New Delhi: Air pollution caused one in eight deaths in India last year, besides lowering the average life expectancy by 1.7 years, the Indian Council of Medical Research (ICMR) said in a report on Thursday. It said air pollution contributed more to the disease burden of Indians than consuming tobacco.
The first comprehensive estimates of deaths, disease burden and life expectancy reduction associated with air pollution across states were collated under the India State Level Disease Burden Initiative—a joint initiative of the ICMR, Public Health Foundation of India (PHFI) and Institute for Health Metrics and Evaluation (IHME), in collaboration with the health ministry. The findings have also been published in The Lancet Planetary Health.
About 77% of the populace is exposed to outdoor air pollution levels breaching the safe limit set by the National Ambient Air Quality Standards, said the report. North India recorded particularly high levels of pollutants.
In 2017, the mean ambient particulate matter PM2.5 annual exposure of 90 g/m3 was one of the highest in the world. The highest PM2.5 exposure level was in Delhi, followed by Uttar Pradesh, Bihar and Haryana. The report said 1.24 million deaths in India in 2017 were due to air pollution, which included 670,000 deaths due to outdoor particulate matter air pollution and 480,000 deaths due to household air pollution.

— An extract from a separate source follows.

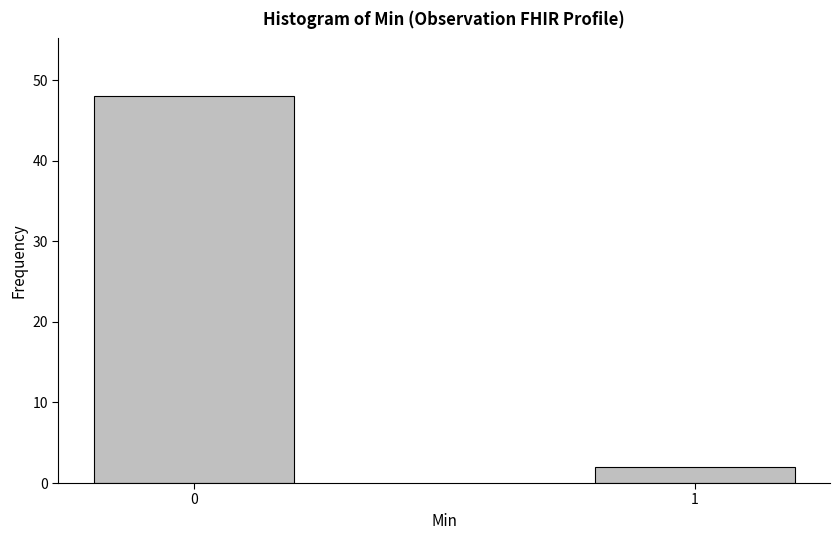

Reading right to left, extract all data points from this chart.

1=2	0=48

The average life expectancy in India would have been 1.7 years higher if air pollution levels were less than the minimal level causing health loss. The highest increase was in Rajasthan (2.5 years), Uttar Pradesh (2.2 years), and Haryana (2.1 years), it added.
“The upsurge in respiratory problems in the winter months with peak air pollution is well known, but what is now also becoming better understood is that air pollution is a year-round phenomenon particularly in north India which causes health impacts far beyond the seasonal rise of respiratory illnesses," said Randeep Guleria, director, All India Institute of Medical Sciences (AIIMS).

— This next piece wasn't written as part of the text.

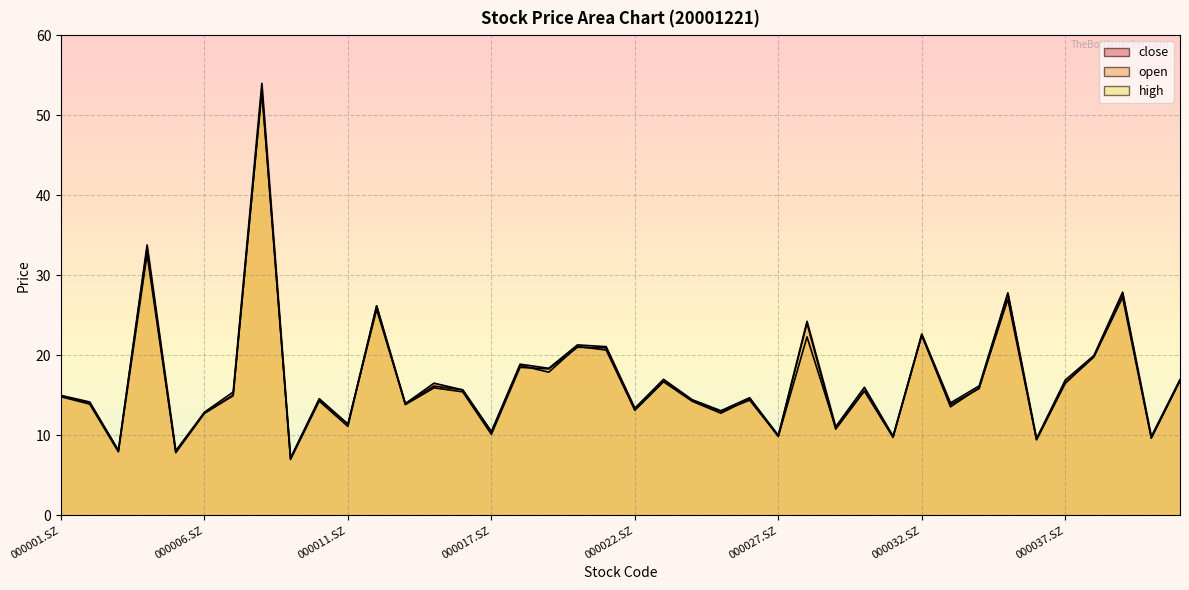

The high series shows 28.5 at 000038.SZ. True or false?

False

“Air pollution is now the leading risk factor for chronic obstructive lung disease in India, and a major contributor to pneumonia and lung cancer. With 18% of the global population, India suffered 26% of premature mortality and health loss attributable to air pollution globally."
The report also said that over half of deaths due to air pollution claimed people below 70 years. Air pollution now contributes more to the disease burden in India than tobacco use, primarily by causing lower respiratory infections, chronic obstructive lung disease, heart attacks, stroke, diabetes, and lung cancer.
“We are undertaking a number of initiatives for experts to convene in order to develop strategies that would increase awareness among communities on what each one of us could do to reduce the adverse impact of air pollution on health, which would benefit from the state-specific findings reported by this study," said S. Venkatesh, director general of health services.